Transplant day normally happens the day after your conditioning therapy finishes. People often call it ‘day zero’.
If you’re receiving your cells from an unrelated donor through Anthony Nolan, they’ll be hand-delivered by one of our volunteer couriers, less than 72 hours after they were collected.
What happens during the stem cell transplant?
To start with, your nurse will check your pulse, blood pressure and temperature. They will also give you an anti-histamine and a small dose of steroids via your central line. This will help to stop any allergic reaction during the infusion of your new stem cells.
The cells will be passed as a fluid through your central line in the same way as a blood transfusion. This can take between 30 minutes and a few hours.
The transplant isn’t painful and you’ll be awake the whole time. When the infusion has finished, your nurse will flush your line through with saline to keep it clean.
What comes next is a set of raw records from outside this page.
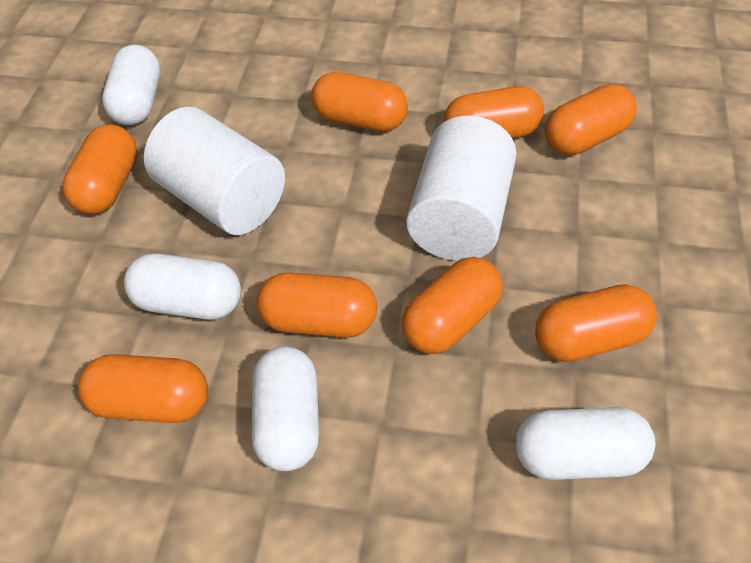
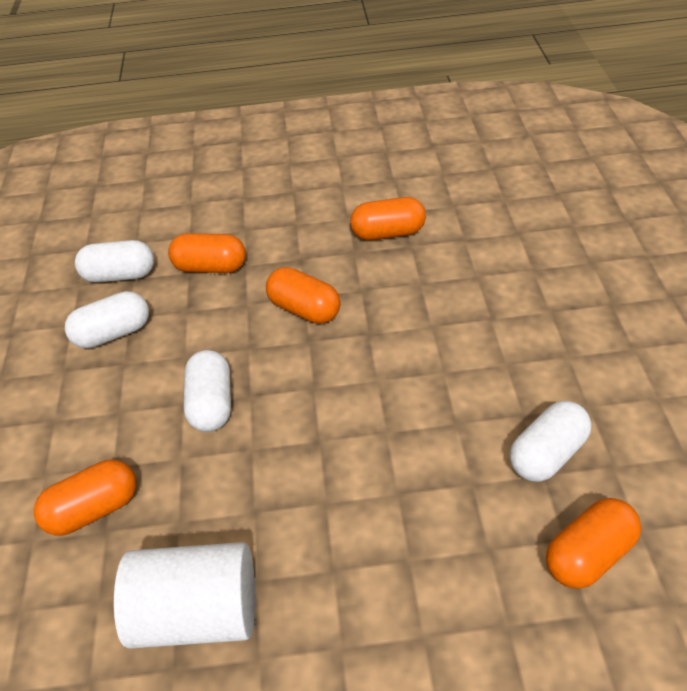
orange capsule: [62,124,137,214] [78,354,208,423] [257,272,377,338] [311,72,408,132] [402,257,503,354] [444,86,544,138] [535,284,657,362] [545,84,637,155] = 8 -> [34,460,136,536] [168,233,246,273] [266,267,341,324] [350,197,426,240] [546,498,641,589] = 5
white cylinder: [144,107,285,235] [406,116,517,261] = 2 -> [114,542,255,649] = 1

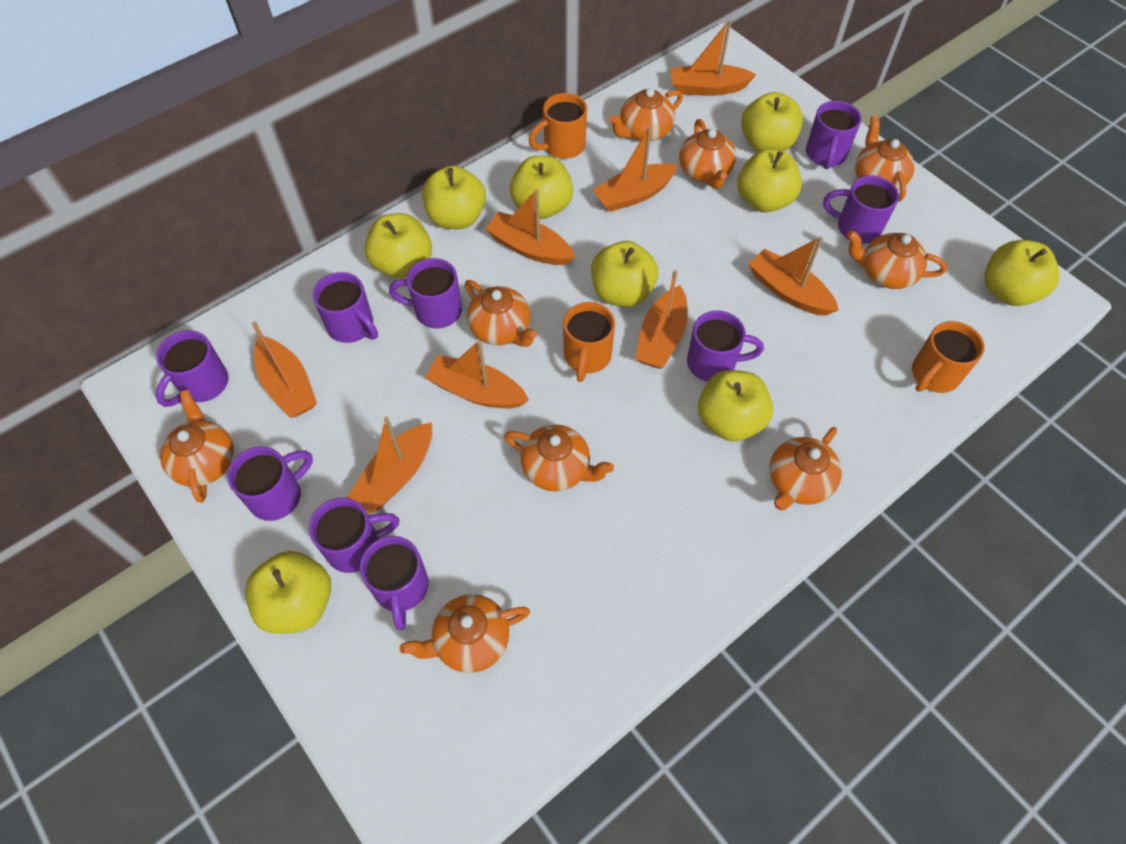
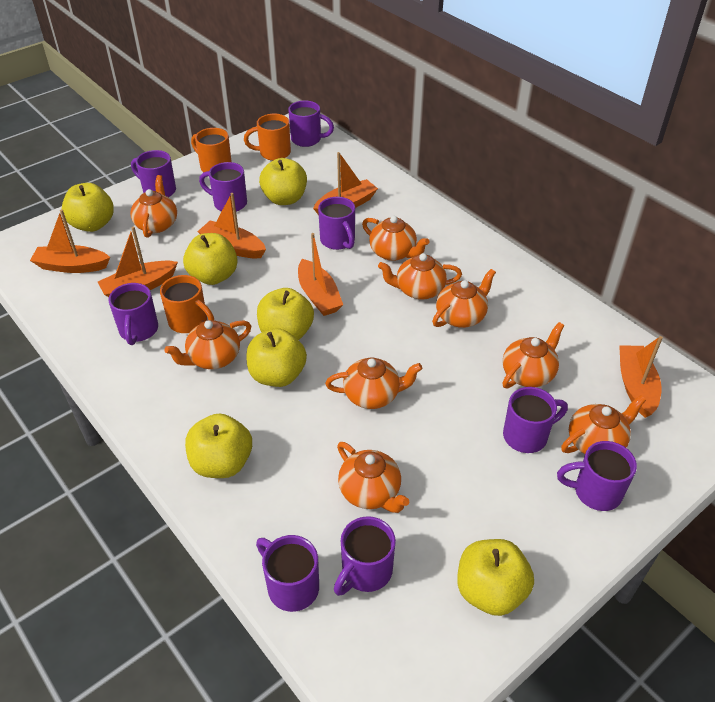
orange boat: [252,321,317,418] [347,417,432,514] [425,340,529,408] [485,189,575,265] [592,126,678,212] [635,270,688,369] [670,20,756,96] [748,236,839,316] = 8 -> [30,209,110,273] [98,227,178,297] [197,193,266,258] [298,233,343,316] [313,152,378,215] [619,336,663,418] = 6
yellow apple: [245,551,331,634] [365,213,432,278] [422,166,486,229] [510,156,573,219] [591,241,658,307] [698,370,773,442] [737,149,802,212] [741,92,803,152] [984,240,1060,306] = 9 -> [62,183,114,232] [183,233,238,285] [185,414,252,478] [247,328,307,387] [257,288,314,340] [259,158,307,205] [457,539,534,616] = 7

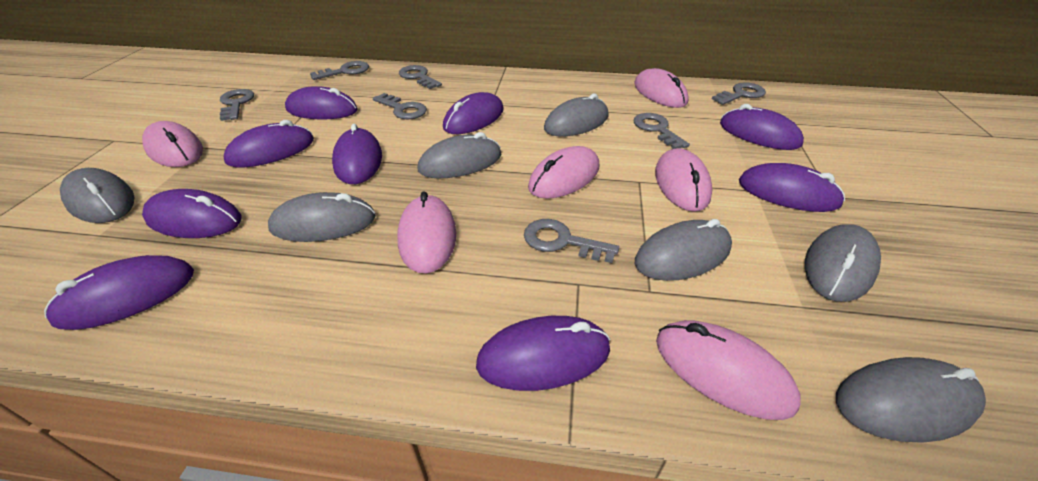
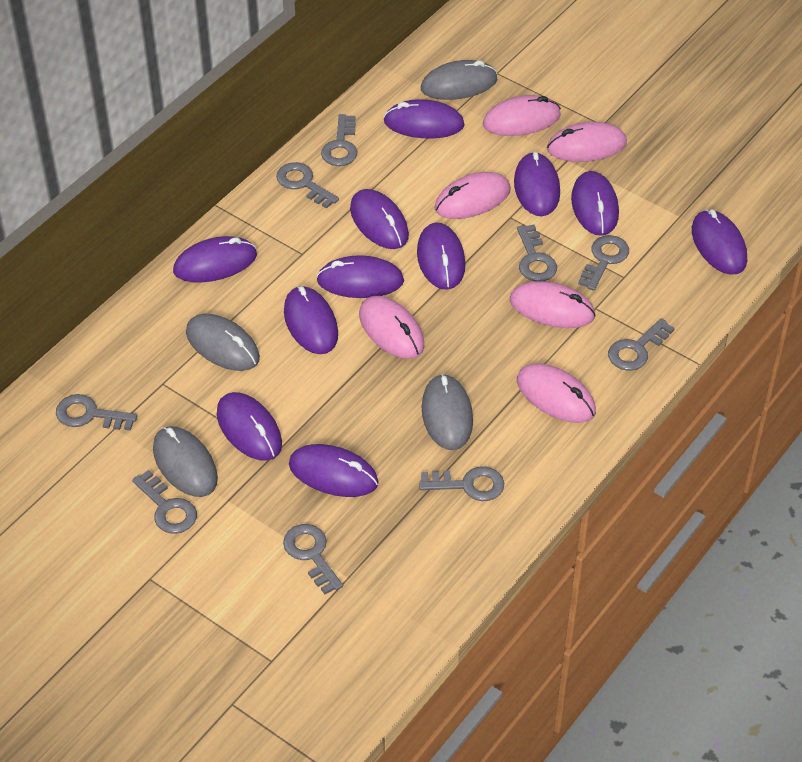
grey key: [220,89,254,121] [310,61,369,80] [373,93,427,119] [399,65,442,89] [524,219,619,263] [634,113,690,149] [712,82,766,105] = 7 -> [56,394,137,431] [132,470,197,534] [276,162,339,209] [283,524,343,594] [321,114,357,166] [419,466,504,501] [517,224,557,281] [578,235,629,291] [608,318,675,371] = 9
grey mouse: [60,168,134,223] [268,192,376,242] [418,132,501,178] [544,94,609,136] [635,219,732,281] [805,224,881,302] [836,357,986,443] = 7 -> [153,426,218,497] [186,314,260,371] [421,60,497,100] [422,374,473,450] = 4
purple mouse: [44,255,194,330] [142,189,242,238] [224,120,314,167] [285,86,358,120] [332,124,382,184] [443,92,504,134] [476,316,610,391] [720,104,804,150] [739,163,845,212] = 9 -> [173,236,257,283] [217,392,282,461] [284,286,338,354] [289,444,379,497] [316,255,404,298] [350,189,409,249] [383,99,464,139] [417,223,465,290] [514,152,560,216] [571,171,619,236] [692,209,747,275] = 11

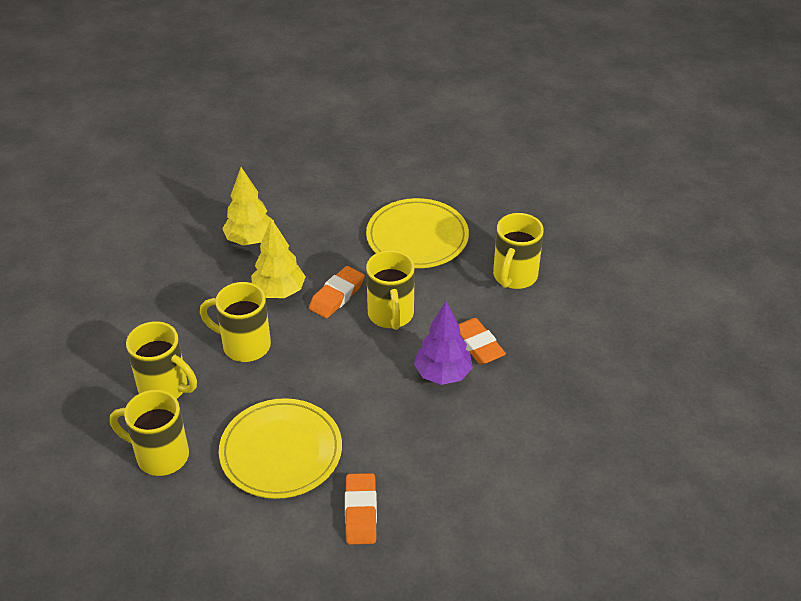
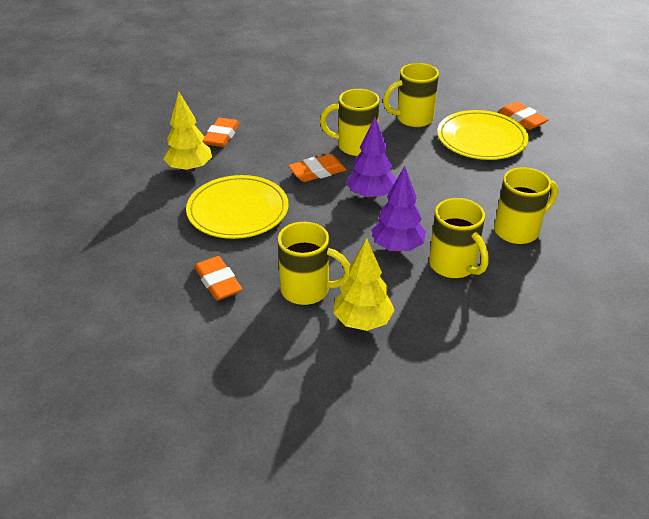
orange eraser: [309,266,365,319] [345,473,377,545] [459,318,506,365] = 3 -> [194,256,242,300] [203,118,240,147] [288,154,346,182] [498,102,549,130] = 4
purple tree: [414,302,473,385] = 1 -> [346,117,396,199] [371,166,426,252] = 2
You’ll have your blood pressure, pulse and temperature checked again, and then the transplant is complete.
People have different experiences of transplant day. For some it’s a celebration of a new beginning, a second birthday. For others it’s a bit of an anti-climax because something so important is over so quickly and simply.
What medication will I need to take?
You will take a number of different medications to help you through your transplant and during your recovery. They may come in tablet form but some will be delivered through your central line too.
These drugs will often have strange-sounding names and it can be difficult to remember why each one is needed. In general, it will be for one of five reasons:
- to help engraftment, the forming of your new blood cells, happen more quickly (called growth factors)
- to help control your new immune system and reduce the effects of GvHD
- to protect from bacterial infections (called antibacterial prophylaxis)
- to prevent viral infections
- to control other symptoms and side effects.
How will I know if the stem cell transplant has worked?
After the transplant, your new stem cells travel in your bloodstream to your bone marrow. Once there, they attach themselves and start to produce new blood cells that will form your new immune system. This is called 'engraftment'.
Engraftment normally takes around two to three weeks, but it can sometimes take longer. The first sign of engraftment is often an increase in your white blood cell count. Your medical team will test your blood regularly so they know when engraftment has started and that your white blood cell count is steadily increasing.
During this time, you might need blood and platelet transfusions a few times a week. This is to help ‘top up’ your red blood cells, which may also be low. It’s a normal part of recovery and doesn’t mean that your transplant isn’t working. However, if you do have concerns, you should talk to your medical team about it.